Come in tanti altri paesi in via di sviluppo, a partire dagli anni ’80 anche ad Haiti sono state applicate le “ricette” economiche della Banca Mondiale e del Fondo Monetario Internazionale, che, com’è noto, prevedevano la “liberalizzazione” di tutti i servizi e beni comuni e forti tagli alla spesa pubblica in settori come la sanità e l’educazione. L’applicazione di queste ricette ha avuto delle conseguenze sociali catastrofiche.
Le strutture sanitarie – come sta dimostrando anche l’incapacità di arginare la diffusione dell’epidemia - sono fatiscenti e inadeguate ai bisogni della popolazione, e buona parte delle cure vengono garantite solo grazie alla brigada médica cubana.

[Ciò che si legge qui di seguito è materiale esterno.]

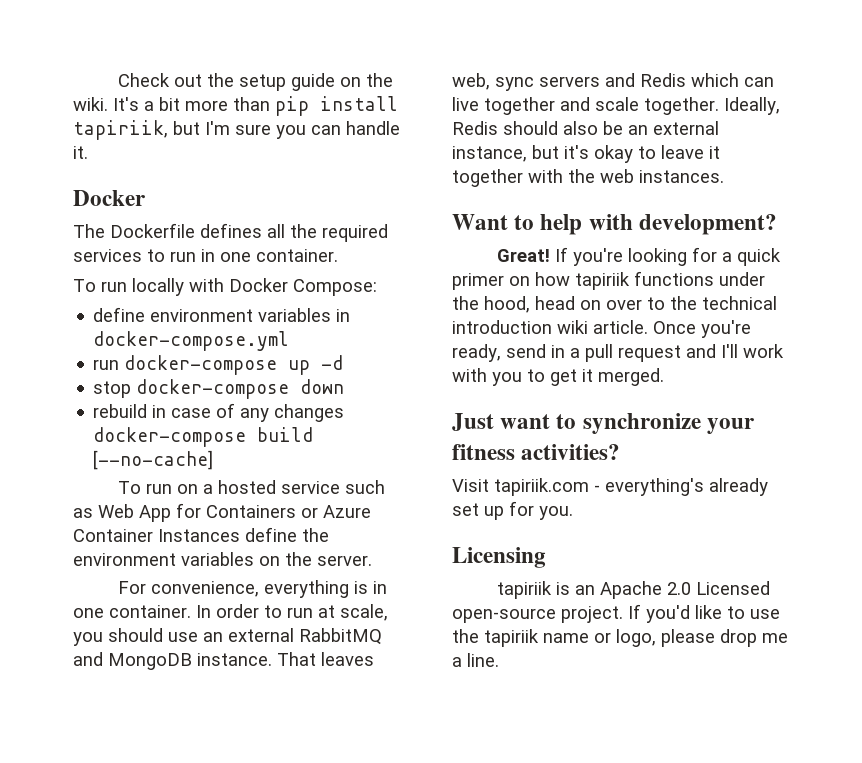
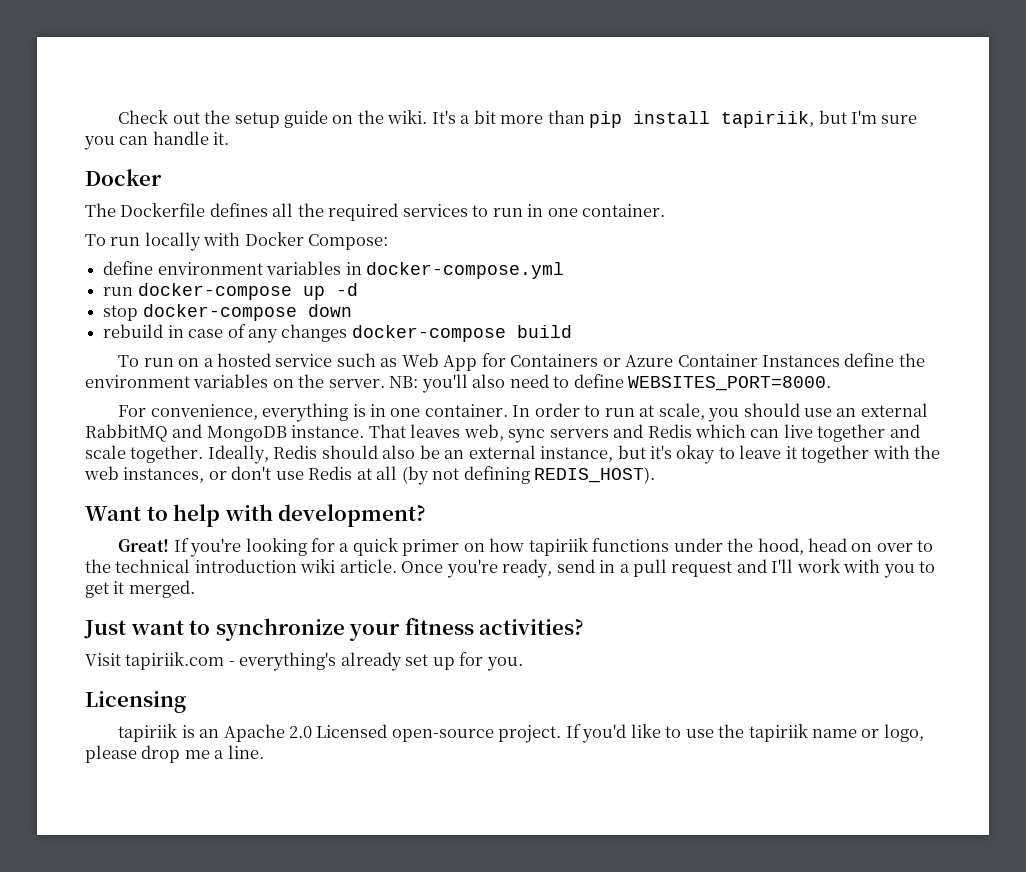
[93,450,214,470] [--no-cache] -> (572, 331) none
(372, 560) none -> [389,374,832,393] NB: you'll also need to define WEBSITES_PORT=8000.
[639,170,724,183] instances. -> [123,466,656,485] instances, or don't use Redis at all (by not defining REDIS_HOST).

Il governo di Fidel Castro, infatti, da parecchi anni invia ad Haiti, così come in molti altri paesi in via di sviluppo, centinaia di medici, oltre a formarne moltissimi nelle proprie università.
Altra conseguenza dei programmi di aggiustamento strutturale è che oggi solo il 10% delle scuole è pubblico, il restante 90% è lasciato all’impresa privata o a organizzazioni caritatevoli. Anche le poche scuole pubbliche, ricevendo pochissimi fondi dallo Stato, sono costrette a far pagare una retta e l’acquisto o il noleggio di quasi tutti i testi scolastici, e sono costrette ad ospitare gli alunni in strutture sovraffollate e spesso quasi fatiscenti, e a sperare nella solidarietà di singole organizzazioni o associazioni. I costi dell’educazione sono talmente alti che molte famiglie non possono permettersi di mandare i propri figli a scuola. Così non solo una parte della popolazione non gode del diritto all’educazione, ma continua a perpetuarsi il meccanismo perverso per cui solo una élite riesce a raggiungere un alto livello di educazione e ad affermarsi come classe dirigente del paese, mentre il resto della popolazione continua a sopravvivere ad un livello economico bassissimo e senza la capacità di analizzare criticamente ciò che avviene nel proprio paese e mobilitarsi per il cambiamento.
Ma la denuncia delle vere cause della miseria viene troppo spesso censurata o punita. E’ accaduto proprio in questi giorni al rappresentante ad Haiti dell’Organizzazione degli Stati Americani, il brasiliano Ricardo Seitenfus. In un’intervista rilasciata lo scorso 20 Dicembre al quotidiano svizzero Le Temps il diplomatico aveva definito l’occupazione militare imposta dall’ONU come <> e denunciato le responsabilità degli USA nell’aver reso deboli le istituzioni politiche haitiane e nell’aver compromesso lo sviluppo economico trasformando Haiti in un’area di esportazione dei propri prodotti. Questo atto di “lesa maestà” è stato punito, dopo soli cinque giorni, con la rimozione dal proprio incarico; nel silenzio pressoché totale dei media, più interessati a celebrazioni dell’anniversario del disastro che non ne denuncino le vere cause.